Was kann es banaleres geben, als eine Ausstellung von Stühlen? Denkt man - und besucht dann doch das Hamburger Museum für Gestaltung, MKG. Um es vorweg zu nehmen: Langweilig sind die Stühle nicht, die hier präsentiert werden. Schon mit dem Titel „Ideen sitzen." unterstreicht das Team der Macherinnen und Macher um Rüdiger Joppien, dem langjährigen Leiter der Sammlungen Jugendstil und Moderne, dass es um mehr als eine reine Produktschau geht, dass Hintergründe, die sich schwer ausstellen, aber mitunter leicht nachvollziehen lassen, hier gerne mitbedacht werden dürfen. Die ausgestellten Sitzmöbel - Sessel, Zweisitzer und sogar Sofas finden sich darunter - kann man als Basismaterial begreifen für eine große Erkundungsreise in die Geschichte der Einrichtungsgegenstände, die auch eine Ideen- und Kulturgeschichte der vergangenen fünfzig Jahre ist.
Am Stuhl, dem banalen und vermeintlich bis in die letzte Verschraubung oder Verzapfung untersuchten Gegenstand, kann diese Reise ihren Ausgangspunkt nehmen. Wer allerdings lediglich ins Museum kommt nur um ein paar Stühle anzusehen, wird zwar glücklich, aber ahnungslos wieder gehen. Dabei sollte man sich für die Ausstellung durchaus Zeit nehmen. Schon im Museumsfoyer gilt es einige Sitzmöbel aktueller Produktion auszuprobieren und zu bewerten. Dabei liefern sich der eher konventionelle Plastikstuhl „Louis Ghost" von Philippe Starck und „Mezzardo", der schwingende Hocker mit rotem Traktorensitz von Achille und Piero Castiglioni, in der Publikumsgunst ein Kopf-an-Kopf-Rennen. Noch bevor die Ausstellung beginnt, gibt es vom flachen Kunststoffhocker „Elephant" von Sori Yanagi oder vom bequemen „Alcove Sofa" von Ronan & Erwan Bouroullec aus einen äußerst anregenden Film zu sehen, der spielerisch, informativ und unterhaltsam erste Verbindungsstränge zieht und dabei an Beweggründe, Intentionen und Experimente von Designern und Architekten erinnert, die die ausgestellten Stühle entworfen haben.

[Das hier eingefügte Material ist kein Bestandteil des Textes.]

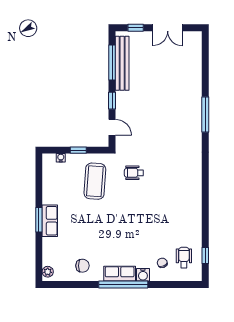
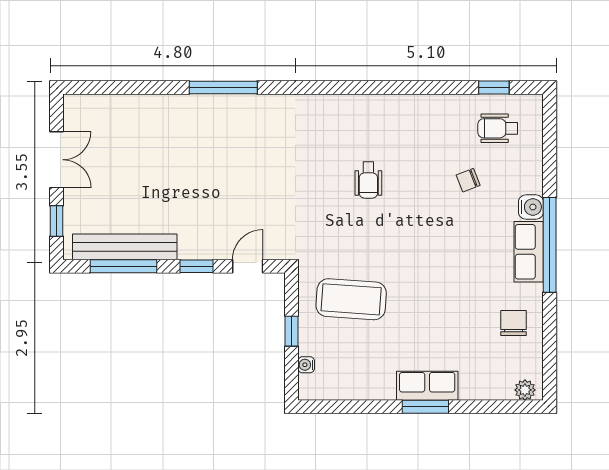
wheelchair: (134, 173) -> (368, 180), moved
chair: (162, 263) -> (468, 180), moved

Rund hundert Exponate sind es, etwa ein Drittel der etwas mehr als dreihundert Stücke umfassenden Stuhlsammlung des MKG, die hier erstmals seit langem im Zusammenhang erlebt, betrachtet und - von den Ausnahmen im Foyer abgesehen - leider nicht ausprobiert werden können. In jüngster Vergangenheit - auch das ein Anlass für die Hamburger Schau - konnte die Sammlung um zwanzig hochkarätige Stücke ergänzt werden. In Zeiten, in denen ein paar Kilometer entfernt das traditionsreiche und gelegentlich auch dem Design zugeneigte Altonaer Museum in einem kaltschnäuzigen Willkürakt des schwarz-grünen Hamburger Senats kurzerhand abgewickelt werden soll, ein kaum glaublicher Vorgang. Doch die Stiftung für die Hamburger Kunstsammlungen ermöglichte, was schon seit Jahren nicht mehr möglich war: den Ankauf einer Reihe bedeutender Designobjekte der Gegenwart. Weil die Hamburger Museen bereits seit einigen Jahren wirtschaften müssen, als seien sie Unternehmen und nicht mehr Teil der öffentlichen Verwaltung oder gar - was sie in Wirklichkeit sind - eine Bildungsinstitution, muss sich die Ausstellung zwangsläufig zu einer gewissen Lückenhaftigkeit bekennen.
Dabei hatte alles verheißungsvoll angefangen. Zu Beginn der achtziger Jahre war das Museum nicht nur Ort der Sammlung und Präsentation, sondern gleichsam Protagonist einer neuen Strömung, des Neuen Deutschen Designs, dem es 1982 mit der Ausstellung „Möbel perdu" half, neue Wege zu ebnen. „Das Konzept wurde von jungen Designern aus Hamburg entwickelt und spontan vom Museum aufgegriffen", schrieb die Designerin und Galeristin Claudia Schneider-Esleben damals im Katalog. Der Reichtum des damaligen kulturellen Aufbruchs in Hamburg gründete sich auf rebellischen Handwerkern, neugierigen Designern und begeisterungsfähigen Museumsleuten und einem Publikum, das Gestaltung im öffentlichen und privaten Kontext neu thematisierte. Kurz: Es gab Macher, Vermittler und Käufer, die sich für Ideen vom Sitzen begeisterten, die zunächst riskant und ungewöhnlich erschienen. Schon seit Anbeginn sammelte das Museum zeitgenössische Entwürfe. So geht etwa das „Pariser Zimmer" der Jugendstilsammlung auf die Weltausstellung von 1900 zurück, die Museumsgründer Justus Brinkmann zum Aufbau seiner Sammlung nutzte.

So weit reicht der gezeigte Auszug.